== Task instructions ==
All lines from the opening of the entries below through the line containing "IP address information." must be output exactly as they appear, with no other lines.

== Data for analysis ==

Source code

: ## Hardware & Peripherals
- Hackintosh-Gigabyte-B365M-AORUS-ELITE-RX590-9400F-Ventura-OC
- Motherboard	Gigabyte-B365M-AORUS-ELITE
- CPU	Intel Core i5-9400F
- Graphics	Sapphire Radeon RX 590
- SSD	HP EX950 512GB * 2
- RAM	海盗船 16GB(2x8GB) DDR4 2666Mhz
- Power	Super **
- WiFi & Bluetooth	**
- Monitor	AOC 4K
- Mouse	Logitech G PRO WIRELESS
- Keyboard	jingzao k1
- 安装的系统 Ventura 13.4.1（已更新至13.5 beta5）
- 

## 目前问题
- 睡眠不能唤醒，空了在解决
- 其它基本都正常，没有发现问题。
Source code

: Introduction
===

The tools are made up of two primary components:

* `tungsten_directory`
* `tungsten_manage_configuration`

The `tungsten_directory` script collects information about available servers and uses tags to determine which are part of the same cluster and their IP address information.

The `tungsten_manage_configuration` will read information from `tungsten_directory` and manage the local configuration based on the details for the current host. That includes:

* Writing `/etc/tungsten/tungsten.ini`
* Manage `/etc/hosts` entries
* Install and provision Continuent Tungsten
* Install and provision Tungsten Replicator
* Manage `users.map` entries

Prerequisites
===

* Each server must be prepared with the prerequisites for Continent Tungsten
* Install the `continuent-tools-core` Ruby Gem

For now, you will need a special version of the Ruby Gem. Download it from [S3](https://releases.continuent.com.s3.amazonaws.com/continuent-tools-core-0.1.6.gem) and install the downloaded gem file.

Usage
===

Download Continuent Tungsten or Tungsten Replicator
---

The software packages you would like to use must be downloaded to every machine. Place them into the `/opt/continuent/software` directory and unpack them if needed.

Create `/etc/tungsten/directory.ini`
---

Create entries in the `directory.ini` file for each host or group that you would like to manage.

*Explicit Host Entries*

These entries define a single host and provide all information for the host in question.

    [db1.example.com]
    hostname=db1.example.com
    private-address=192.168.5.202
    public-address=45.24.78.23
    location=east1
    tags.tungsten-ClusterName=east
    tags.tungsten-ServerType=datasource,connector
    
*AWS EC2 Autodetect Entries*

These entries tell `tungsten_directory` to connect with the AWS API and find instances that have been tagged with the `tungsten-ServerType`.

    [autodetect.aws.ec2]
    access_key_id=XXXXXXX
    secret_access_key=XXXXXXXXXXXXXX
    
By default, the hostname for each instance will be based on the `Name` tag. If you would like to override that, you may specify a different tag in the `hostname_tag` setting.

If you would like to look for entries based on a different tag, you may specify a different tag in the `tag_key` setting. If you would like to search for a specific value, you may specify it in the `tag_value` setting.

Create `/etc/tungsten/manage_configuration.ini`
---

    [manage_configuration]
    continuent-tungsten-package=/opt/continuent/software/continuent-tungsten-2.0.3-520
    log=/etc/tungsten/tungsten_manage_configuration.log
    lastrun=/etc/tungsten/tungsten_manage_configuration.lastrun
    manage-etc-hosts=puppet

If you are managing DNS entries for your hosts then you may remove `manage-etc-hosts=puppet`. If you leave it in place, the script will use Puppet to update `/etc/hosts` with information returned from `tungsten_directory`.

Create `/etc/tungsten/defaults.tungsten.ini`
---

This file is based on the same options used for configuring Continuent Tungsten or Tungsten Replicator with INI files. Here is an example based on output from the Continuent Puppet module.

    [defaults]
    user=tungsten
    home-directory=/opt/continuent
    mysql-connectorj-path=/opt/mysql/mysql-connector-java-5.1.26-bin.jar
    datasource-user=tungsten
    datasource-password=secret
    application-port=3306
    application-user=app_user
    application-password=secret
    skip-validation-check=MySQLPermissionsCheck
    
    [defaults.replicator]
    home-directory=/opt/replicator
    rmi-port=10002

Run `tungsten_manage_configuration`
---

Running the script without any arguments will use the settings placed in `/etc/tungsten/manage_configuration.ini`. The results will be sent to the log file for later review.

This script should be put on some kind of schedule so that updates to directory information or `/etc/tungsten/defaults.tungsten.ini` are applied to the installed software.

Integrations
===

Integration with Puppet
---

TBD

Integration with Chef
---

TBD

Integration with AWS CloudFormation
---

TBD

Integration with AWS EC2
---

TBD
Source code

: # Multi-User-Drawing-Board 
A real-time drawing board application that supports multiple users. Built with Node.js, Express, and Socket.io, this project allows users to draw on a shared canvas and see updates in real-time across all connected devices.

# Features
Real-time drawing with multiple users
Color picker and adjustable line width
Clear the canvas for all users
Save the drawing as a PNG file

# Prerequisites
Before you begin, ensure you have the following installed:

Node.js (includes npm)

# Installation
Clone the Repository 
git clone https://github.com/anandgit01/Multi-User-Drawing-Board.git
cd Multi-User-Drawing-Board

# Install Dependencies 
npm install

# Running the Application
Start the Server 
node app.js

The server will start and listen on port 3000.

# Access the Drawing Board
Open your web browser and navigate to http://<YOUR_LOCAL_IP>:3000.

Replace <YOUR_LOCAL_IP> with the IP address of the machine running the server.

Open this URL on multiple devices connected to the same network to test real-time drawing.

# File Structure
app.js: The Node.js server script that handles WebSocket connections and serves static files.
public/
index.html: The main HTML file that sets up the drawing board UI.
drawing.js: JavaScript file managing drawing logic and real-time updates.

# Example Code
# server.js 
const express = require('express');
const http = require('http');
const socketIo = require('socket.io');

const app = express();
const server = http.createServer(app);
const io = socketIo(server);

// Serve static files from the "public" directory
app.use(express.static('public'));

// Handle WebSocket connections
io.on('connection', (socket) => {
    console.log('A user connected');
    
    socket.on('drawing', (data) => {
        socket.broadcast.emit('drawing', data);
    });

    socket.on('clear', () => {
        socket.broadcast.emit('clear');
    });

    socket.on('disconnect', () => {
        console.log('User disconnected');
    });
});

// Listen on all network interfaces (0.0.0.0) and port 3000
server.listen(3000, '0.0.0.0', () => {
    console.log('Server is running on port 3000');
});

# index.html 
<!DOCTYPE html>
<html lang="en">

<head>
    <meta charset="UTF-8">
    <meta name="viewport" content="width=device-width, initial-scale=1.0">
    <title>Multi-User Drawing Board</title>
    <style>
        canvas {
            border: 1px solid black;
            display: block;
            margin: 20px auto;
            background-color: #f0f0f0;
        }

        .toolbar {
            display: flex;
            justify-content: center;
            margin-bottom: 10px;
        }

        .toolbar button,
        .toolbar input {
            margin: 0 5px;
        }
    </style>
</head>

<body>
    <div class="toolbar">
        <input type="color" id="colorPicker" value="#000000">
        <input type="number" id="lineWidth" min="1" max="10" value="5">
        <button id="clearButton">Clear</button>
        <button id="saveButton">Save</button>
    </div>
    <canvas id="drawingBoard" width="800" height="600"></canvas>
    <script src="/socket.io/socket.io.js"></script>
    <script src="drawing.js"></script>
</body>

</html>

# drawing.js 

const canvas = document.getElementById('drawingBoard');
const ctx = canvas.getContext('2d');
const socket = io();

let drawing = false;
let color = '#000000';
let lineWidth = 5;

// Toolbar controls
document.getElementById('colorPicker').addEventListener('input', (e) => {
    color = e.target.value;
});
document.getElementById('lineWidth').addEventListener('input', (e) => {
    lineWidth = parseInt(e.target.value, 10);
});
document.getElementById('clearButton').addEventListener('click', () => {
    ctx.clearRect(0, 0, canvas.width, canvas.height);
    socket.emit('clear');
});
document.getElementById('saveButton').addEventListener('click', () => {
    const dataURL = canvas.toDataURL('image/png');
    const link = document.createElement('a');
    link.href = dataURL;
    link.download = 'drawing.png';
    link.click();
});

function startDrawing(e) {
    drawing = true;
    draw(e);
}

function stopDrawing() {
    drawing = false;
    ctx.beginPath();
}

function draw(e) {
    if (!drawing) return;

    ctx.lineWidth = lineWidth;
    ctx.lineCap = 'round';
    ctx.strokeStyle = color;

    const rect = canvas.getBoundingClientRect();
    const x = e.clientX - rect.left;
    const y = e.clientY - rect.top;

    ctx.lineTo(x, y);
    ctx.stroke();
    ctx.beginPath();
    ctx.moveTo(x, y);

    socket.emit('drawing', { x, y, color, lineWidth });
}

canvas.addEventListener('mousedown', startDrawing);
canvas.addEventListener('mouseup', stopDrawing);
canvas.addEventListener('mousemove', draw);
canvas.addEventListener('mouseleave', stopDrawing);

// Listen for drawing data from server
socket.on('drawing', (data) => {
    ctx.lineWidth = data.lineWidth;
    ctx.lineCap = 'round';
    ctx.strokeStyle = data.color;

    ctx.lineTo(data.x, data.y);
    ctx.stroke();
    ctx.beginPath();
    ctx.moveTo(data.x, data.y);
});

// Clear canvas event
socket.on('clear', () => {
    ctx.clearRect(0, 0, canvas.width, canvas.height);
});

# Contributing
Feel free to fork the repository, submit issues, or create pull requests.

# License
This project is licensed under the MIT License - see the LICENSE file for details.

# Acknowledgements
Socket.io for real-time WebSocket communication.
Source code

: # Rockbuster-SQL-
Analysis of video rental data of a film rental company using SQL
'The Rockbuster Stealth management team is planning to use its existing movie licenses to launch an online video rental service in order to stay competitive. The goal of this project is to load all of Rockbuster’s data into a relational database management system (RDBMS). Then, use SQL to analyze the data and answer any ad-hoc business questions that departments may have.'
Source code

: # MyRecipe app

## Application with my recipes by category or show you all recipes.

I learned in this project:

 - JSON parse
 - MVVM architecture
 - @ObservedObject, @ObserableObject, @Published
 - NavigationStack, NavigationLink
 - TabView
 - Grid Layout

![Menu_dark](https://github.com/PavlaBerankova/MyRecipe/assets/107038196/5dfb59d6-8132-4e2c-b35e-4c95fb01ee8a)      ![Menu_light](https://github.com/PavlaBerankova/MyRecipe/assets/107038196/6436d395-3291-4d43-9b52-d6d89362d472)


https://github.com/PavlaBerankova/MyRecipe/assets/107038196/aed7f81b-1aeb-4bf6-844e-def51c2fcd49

== Completed exercise ==
Source code

: ## Hardware & Peripherals
- Hackintosh-Gigabyte-B365M-AORUS-ELITE-RX590-9400F-Ventura-OC
- Motherboard	Gigabyte-B365M-AORUS-ELITE
- CPU	Intel Core i5-9400F
- Graphics	Sapphire Radeon RX 590
- SSD	HP EX950 512GB * 2
- RAM	海盗船 16GB(2x8GB) DDR4 2666Mhz
- Power	Super **
- WiFi & Bluetooth	**
- Monitor	AOC 4K
- Mouse	Logitech G PRO WIRELESS
- Keyboard	jingzao k1
- 安装的系统 Ventura 13.4.1（已更新至13.5 beta5）
- 

## 目前问题
- 睡眠不能唤醒，空了在解决
- 其它基本都正常，没有发现问题。
Source code

: Introduction
===

The tools are made up of two primary components:

* `tungsten_directory`
* `tungsten_manage_configuration`

The `tungsten_directory` script collects information about available servers and uses tags to determine which are part of the same cluster and their IP address information.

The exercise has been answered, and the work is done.